+++ Input records

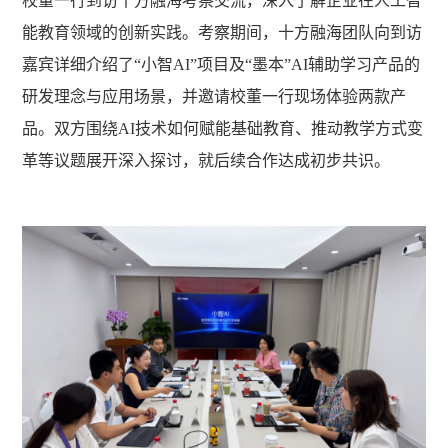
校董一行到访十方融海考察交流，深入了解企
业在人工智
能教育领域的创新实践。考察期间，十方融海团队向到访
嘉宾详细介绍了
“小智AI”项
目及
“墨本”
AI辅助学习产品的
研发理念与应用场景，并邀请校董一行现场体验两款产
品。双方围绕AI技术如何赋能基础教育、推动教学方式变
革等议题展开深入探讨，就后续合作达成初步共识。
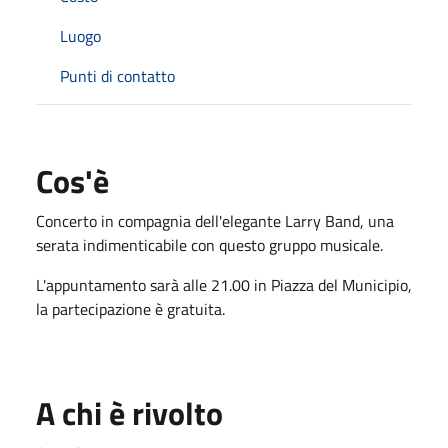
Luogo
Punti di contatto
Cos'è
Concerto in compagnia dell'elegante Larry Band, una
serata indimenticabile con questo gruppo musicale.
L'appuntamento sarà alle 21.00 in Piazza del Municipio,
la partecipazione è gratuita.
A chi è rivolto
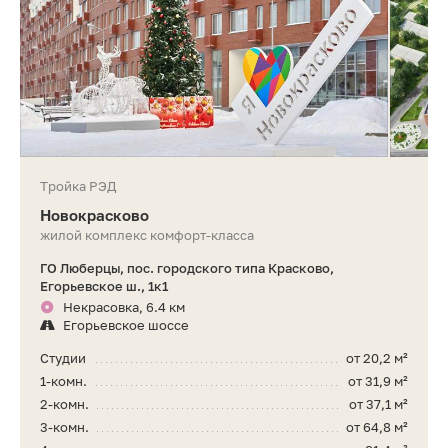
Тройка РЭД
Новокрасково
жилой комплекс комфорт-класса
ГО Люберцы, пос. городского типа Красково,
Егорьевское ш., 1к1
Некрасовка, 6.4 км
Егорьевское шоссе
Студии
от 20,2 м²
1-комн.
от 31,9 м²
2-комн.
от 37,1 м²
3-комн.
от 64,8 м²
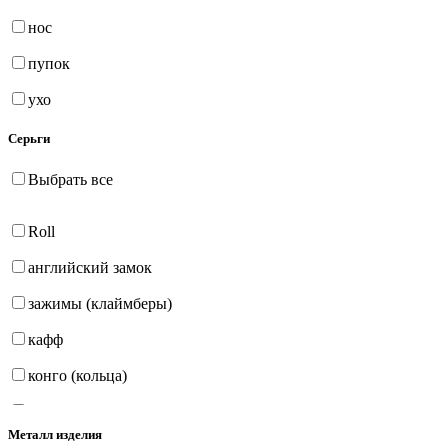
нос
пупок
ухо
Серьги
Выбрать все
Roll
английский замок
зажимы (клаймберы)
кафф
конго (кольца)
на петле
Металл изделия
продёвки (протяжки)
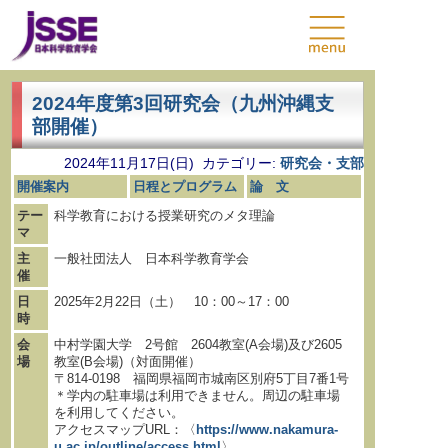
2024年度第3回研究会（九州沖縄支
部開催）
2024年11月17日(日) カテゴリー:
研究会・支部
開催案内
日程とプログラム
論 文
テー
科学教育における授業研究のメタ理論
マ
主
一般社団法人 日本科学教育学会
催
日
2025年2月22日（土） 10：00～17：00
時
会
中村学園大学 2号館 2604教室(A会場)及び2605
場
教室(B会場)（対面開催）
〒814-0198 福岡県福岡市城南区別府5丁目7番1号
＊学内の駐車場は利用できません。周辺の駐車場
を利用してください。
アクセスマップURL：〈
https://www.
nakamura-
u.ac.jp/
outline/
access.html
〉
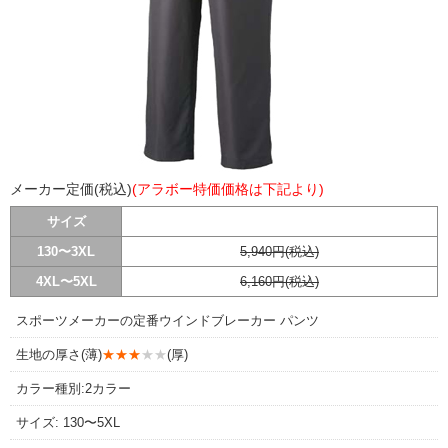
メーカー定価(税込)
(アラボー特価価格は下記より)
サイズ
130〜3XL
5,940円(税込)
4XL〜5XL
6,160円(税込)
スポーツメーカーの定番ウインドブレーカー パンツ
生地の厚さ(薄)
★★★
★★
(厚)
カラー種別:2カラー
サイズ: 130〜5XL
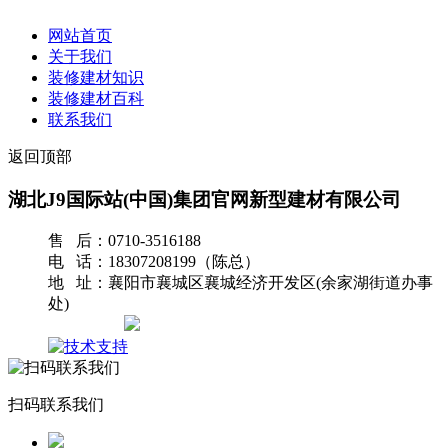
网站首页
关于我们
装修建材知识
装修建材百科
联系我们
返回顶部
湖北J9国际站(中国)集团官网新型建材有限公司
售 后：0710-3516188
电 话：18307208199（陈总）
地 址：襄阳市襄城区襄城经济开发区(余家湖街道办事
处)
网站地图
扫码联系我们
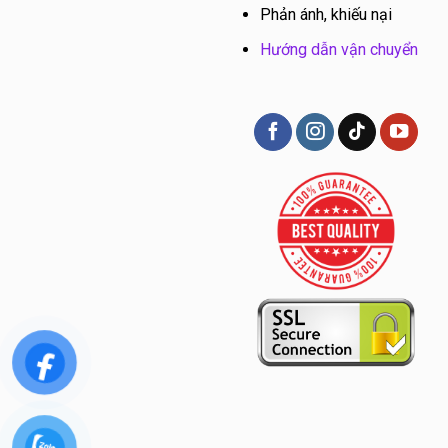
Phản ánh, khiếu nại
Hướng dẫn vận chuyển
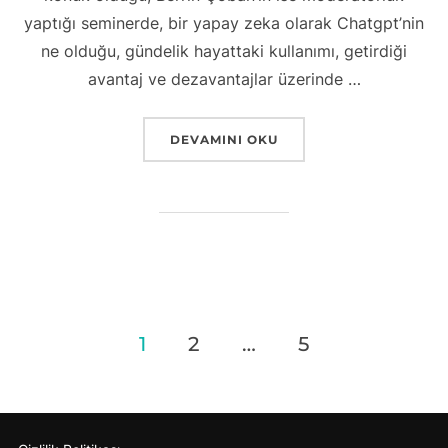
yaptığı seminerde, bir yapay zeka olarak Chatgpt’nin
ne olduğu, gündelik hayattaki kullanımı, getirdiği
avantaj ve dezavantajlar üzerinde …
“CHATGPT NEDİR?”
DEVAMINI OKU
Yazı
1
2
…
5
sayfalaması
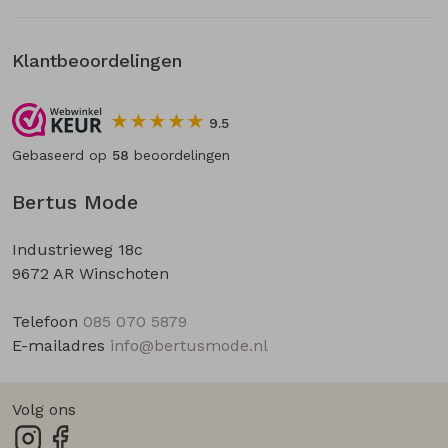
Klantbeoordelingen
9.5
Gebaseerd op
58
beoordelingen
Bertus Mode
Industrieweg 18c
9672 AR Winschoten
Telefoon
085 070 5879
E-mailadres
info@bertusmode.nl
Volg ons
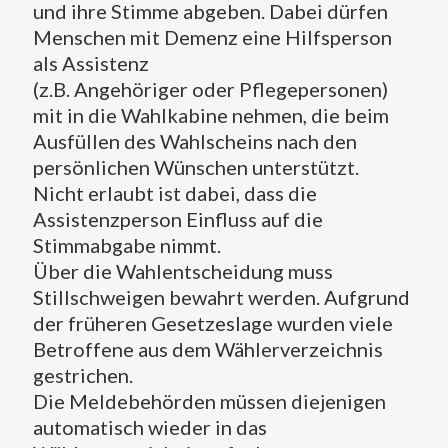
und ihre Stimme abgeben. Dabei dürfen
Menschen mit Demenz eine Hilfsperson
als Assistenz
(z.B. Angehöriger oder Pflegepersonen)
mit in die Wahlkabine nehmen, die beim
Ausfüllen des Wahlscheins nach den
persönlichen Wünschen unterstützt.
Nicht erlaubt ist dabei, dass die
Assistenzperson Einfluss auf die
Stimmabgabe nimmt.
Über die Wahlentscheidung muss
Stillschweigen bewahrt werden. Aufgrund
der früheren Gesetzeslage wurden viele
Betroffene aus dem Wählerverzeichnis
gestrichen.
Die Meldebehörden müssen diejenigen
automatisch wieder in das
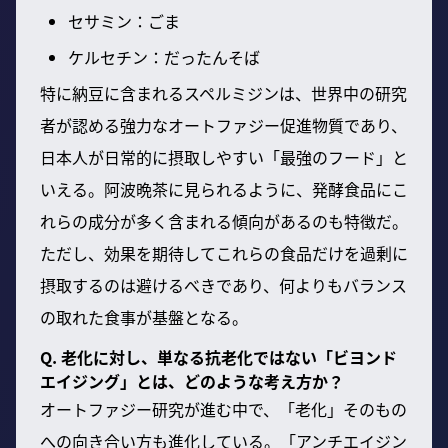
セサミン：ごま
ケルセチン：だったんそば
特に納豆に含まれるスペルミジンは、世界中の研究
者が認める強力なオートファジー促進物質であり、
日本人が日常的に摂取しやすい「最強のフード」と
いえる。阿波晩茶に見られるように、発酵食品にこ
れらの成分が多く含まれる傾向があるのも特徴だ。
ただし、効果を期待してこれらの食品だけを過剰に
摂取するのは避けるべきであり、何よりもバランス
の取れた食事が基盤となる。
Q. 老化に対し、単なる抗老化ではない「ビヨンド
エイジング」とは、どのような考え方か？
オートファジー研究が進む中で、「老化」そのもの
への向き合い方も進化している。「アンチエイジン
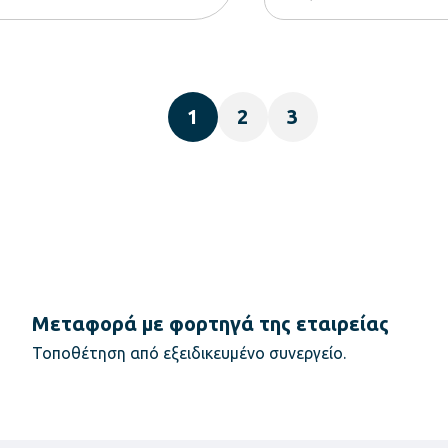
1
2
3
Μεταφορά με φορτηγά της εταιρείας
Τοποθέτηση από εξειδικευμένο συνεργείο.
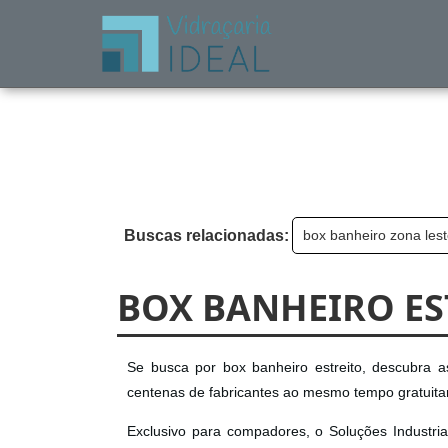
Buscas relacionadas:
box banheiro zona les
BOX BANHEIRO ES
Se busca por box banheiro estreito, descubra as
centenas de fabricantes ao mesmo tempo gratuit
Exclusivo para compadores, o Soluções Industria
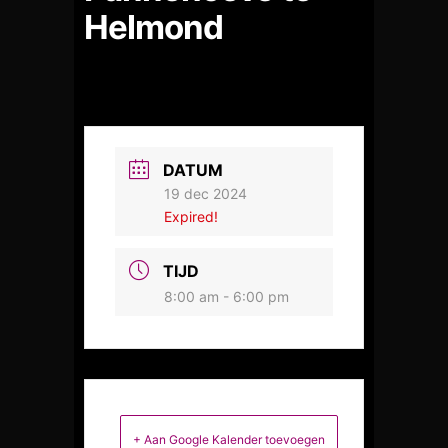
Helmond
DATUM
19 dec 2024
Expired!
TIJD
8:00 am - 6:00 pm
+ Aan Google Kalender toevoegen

++++++

### [Exercise directions]
Rewrite the rows from the beginning through the line containing "продёвки (протяжки)", inclusive, changing "Егорьевское" to "Новорязанское" and leaving everything else as it is. Omit the pictures from the answer.

### [Response]
校董一行到访十方融海考察交流，深入了解企
业在人工智
能教育领域的创新实践。考察期间，十方融海团队向到访
嘉宾详细介绍了
“小智AI”项
目及
“墨本”
AI辅助学习产品的
研发理念与应用场景，并邀请校董一行现场体验两款产
品。双方围绕AI技术如何赋能基础教育、推动教学方式变
革等议题展开深入探讨，就后续合作达成初步共识。
Luogo
Punti di contatto
Cos'è
Concerto in compagnia dell'elegante Larry Band, una
serata indimenticabile con questo gruppo musicale.
L'appuntamento sarà alle 21.00 in Piazza del Municipio,
la partecipazione è gratuita.
A chi è rivolto
Тройка РЭД
Новокрасково
жилой комплекс комфорт-класса
ГО Люберцы, пос. городского типа Красково,
Новорязанское ш., 1к1
Некрасовка, 6.4 км
Новорязанское шоссе
Студии
от 20,2 м²
1-комн.
от 31,9 м²
2-комн.
от 37,1 м²
3-комн.
от 64,8 м²
нос
пупок
ухо
Серьги
Выбрать все
Roll
английский замок
зажимы (клаймберы)
кафф
конго (кольца)
на петле
Металл изделия
продёвки (протяжки)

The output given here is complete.